>>>

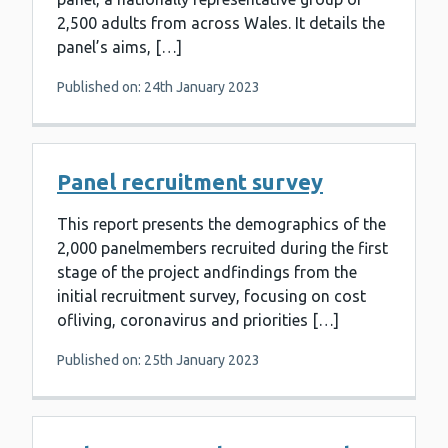
2,500 adults from across Wales. It details the
panel’s aims, […]
Published on: 24th January 2023
Panel recruitment survey
This report presents the demographics of the
2,000 panelmembers recruited during the first
stage of the project andfindings from the
initial recruitment survey, focusing on cost
ofliving, coronavirus and priorities […]
Published on: 25th January 2023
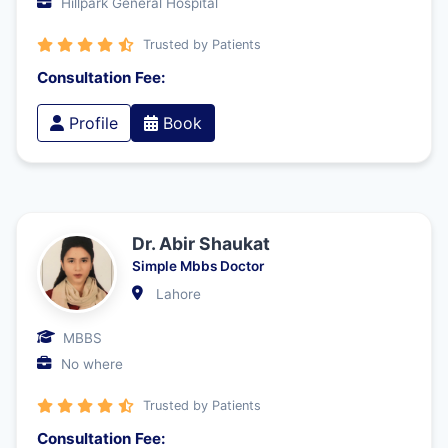
Hillpark General Hospital
Trusted by Patients
Consultation Fee:
Profile
Book
Dr. Abir Shaukat
Simple Mbbs Doctor
Lahore
MBBS
No where
Trusted by Patients
Consultation Fee:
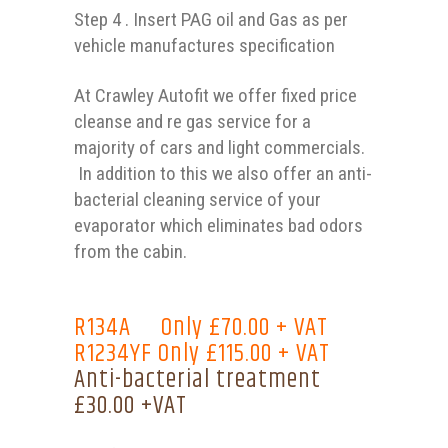
Step 4 . Insert PAG oil and Gas as per
vehicle manufactures specification
At Crawley Autofit we offer fixed price
cleanse and re gas service for a
majority of cars and light commercials.
In addition to this we also offer an anti-
bacterial cleaning service of your
evaporator which eliminates bad odors
from the cabin.
R134A Only £70.00 + VAT
R1234YF Only £115.00 + VAT
Anti-bacterial treatment
£30.00 +VAT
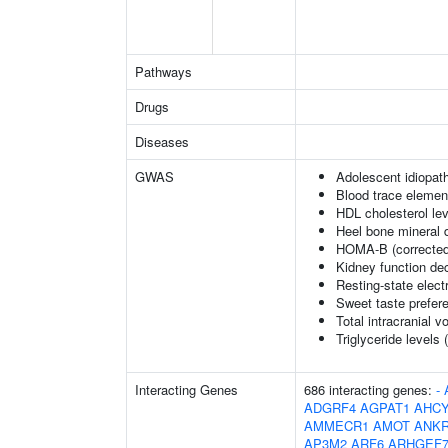
Pathways
Drugs
Diseases
GWAS
Adolescent idiopath
Blood trace element
HDL cholesterol le
Heel bone mineral 
HOMA-B (corrected
Kidney function dec
Resting-state elec
Sweet taste prefer
Total intracranial 
Triglyceride levels 
Interacting Genes
686 interacting genes:
-
ADGRF4
AGPAT1
AHCY
AMMECR1
AMOT
ANK
AP3M2
ARF6
ARHGEF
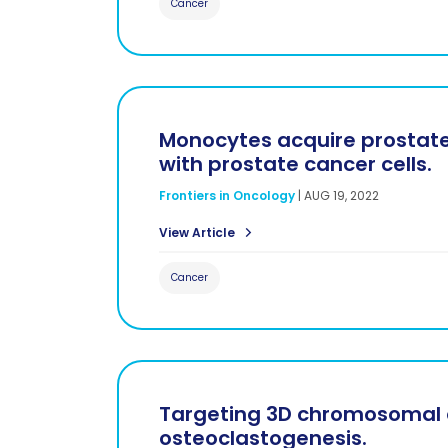
Cancer
Monocytes acquire prostate
with prostate cancer cells.
Frontiers in Oncology
|
AUG 19, 2022
View Article
Cancer
Targeting 3D chromosomal a
osteoclastogenesis.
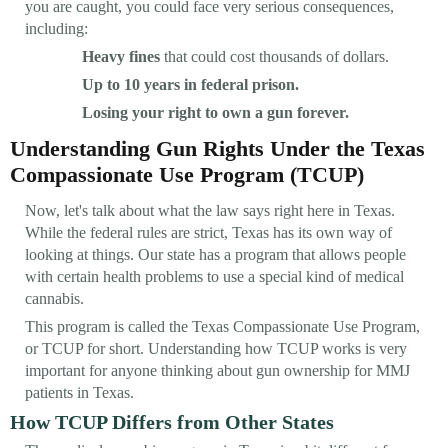
you are caught, you could face very serious consequences,
including:
Heavy fines
that could cost thousands of dollars.
Up to 10 years in federal prison.
Losing your right to own a gun forever.
Understanding Gun Rights Under the Texas
Compassionate Use Program (TCUP)
Now, let's talk about what the law says right here in Texas.
While the federal rules are strict, Texas has its own way of
looking at things. Our state has a program that allows people
with certain health problems to use a special kind of medical
cannabis.
This program is called the Texas Compassionate Use Program,
or TCUP for short. Understanding how TCUP works is very
important for anyone thinking about gun ownership for MMJ
patients in Texas.
How TCUP Differs from Other States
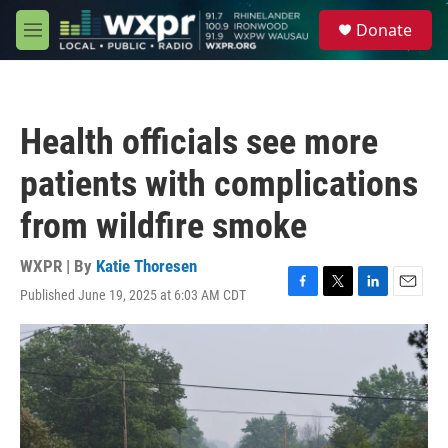
Skip to main content
S
Donate
e
M
a
e
r
n
c
u
h
Health officials see more
u
e
patients with complications
r
y
from wildfire smoke
WXPR | By
Katie Thoresen
Published June 19, 2025 at 6:03 AM CDT
F
T
L
E
a
w
i
m
c
i
n
a
e
t
k
i
b
t
e
l
o
e
d
o
r
I
k
n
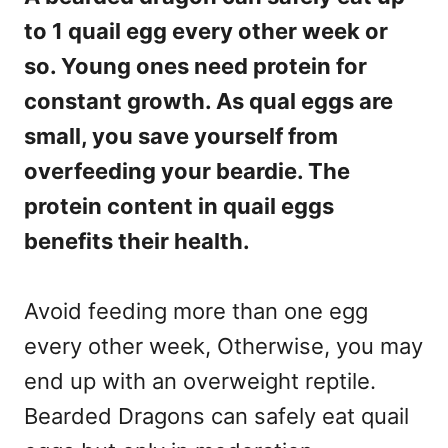
to 1 quail egg every other week or
so. Young ones need protein for
constant growth. As qual eggs are
small, you save yourself from
overfeeding your beardie. The
protein content in quail eggs
benefits their health.
Avoid feeding more than one egg
every other week, Otherwise, you may
end up with an overweight reptile.
Bearded Dragons can safely eat quail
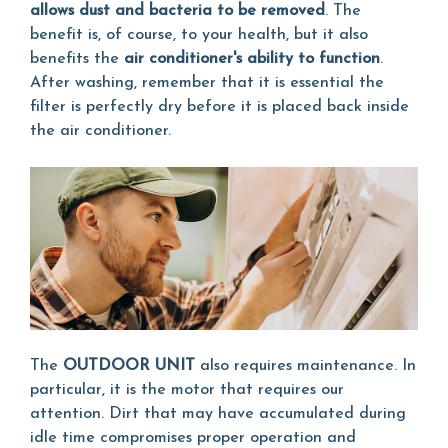
allows dust and bacteria to be removed
. The
benefit is, of course, to your health, but it also
benefits the
air conditioner's ability to function
.
After washing, remember that it is essential the
filter is perfectly dry before it is placed back inside
the air conditioner.
The
OUTDOOR UNIT
also requires maintenance. In
particular, it is the motor that requires our
attention. Dirt that may have accumulated during
idle time compromises proper operation and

<<<

Required work: An exact reproduction of the material above is needed, without its pictures.

Result:
2,500 adults from across Wales. It details the
panel’s aims, […]
Published on: 24th January 2023
Panel recruitment survey
This report presents the demographics of the
2,000 panelmembers recruited during the first
stage of the project andfindings from the
initial recruitment survey, focusing on cost
ofliving, coronavirus and priorities […]
Published on: 25th January 2023
Hillpark General Hospital
Trusted by Patients
Consultation Fee:
Profile
Book
Dr. Abir Shaukat
Simple Mbbs Doctor
Lahore
MBBS
No where
Trusted by Patients
Consultation Fee:
Step 4 . Insert PAG oil and Gas as per
vehicle manufactures specification
At Crawley Autofit we offer fixed price
cleanse and re gas service for a
majority of cars and light commercials.
In addition to this we also offer an anti-
bacterial cleaning service of your
evaporator which eliminates bad odors
from the cabin.
R134A Only £70.00 + VAT
R1234YF Only £115.00 + VAT
Anti-bacterial treatment
£30.00 +VAT
Pathways
Drugs
Diseases
GWAS
Adolescent idiopath
Blood trace element
HDL cholesterol le
Heel bone mineral 
HOMA-B (corrected
Kidney function dec
Resting-state elec
Sweet taste prefer
Total intracranial 
Triglyceride levels 
Interacting Genes
686 interacting genes:
-
ADGRF4
AGPAT1
AHCY
AMMECR1
AMOT
ANK
AP3M2
ARF6
ARHGEF
Cancer
Monocytes acquire prostate
with prostate cancer cells.
Frontiers in Oncology
|
AUG 19, 2022
View Article
Cancer
Targeting 3D chromosomal a
osteoclastogenesis.
you are caught, you could face very serious consequences,
including:
Heavy fines
that could cost thousands of dollars.
Up to 10 years in federal prison.
Losing your right to own a gun forever.
Understanding Gun Rights Under the Texas
Compassionate Use Program (TCUP)
Now, let's talk about what the law says right here in Texas.
While the federal rules are strict, Texas has its own way of
looking at things. Our state has a program that allows people
with certain health problems to use a special kind of medical
cannabis.
This program is called the Texas Compassionate Use Program,
or TCUP for short. Understanding how TCUP works is very
important for anyone thinking about gun ownership for MMJ
patients in Texas.
How TCUP Differs from Other States
Skip to main content
S
Donate
e
M
a
e
r
n
c
u
h
Health officials see more
u
e
patients with complications
r
y
from wildfire smoke
WXPR | By
Katie Thoresen
Published June 19, 2025 at 6:03 AM CDT
F
T
L
E
a
w
i
m
c
i
n
a
e
t
k
i
b
t
e
l
o
e
d
o
r
I
k
n
to 1 quail egg every other week or
so. Young ones need protein for
constant growth. As qual eggs are
small, you save yourself from
overfeeding your beardie. The
protein content in quail eggs
benefits their health.
Avoid feeding more than one egg
every other week, Otherwise, you may
end up with an overweight reptile.
Bearded Dragons can safely eat quail
allows dust and bacteria to be removed
. The
benefit is, of course, to your health, but it also
benefits the
air conditioner's ability to function
.
After washing, remember that it is essential the
filter is perfectly dry before it is placed back inside
the air conditioner.
The
OUTDOOR UNIT
also requires maintenance. In
particular, it is the motor that requires our
attention. Dirt that may have accumulated during
idle time compromises proper operation and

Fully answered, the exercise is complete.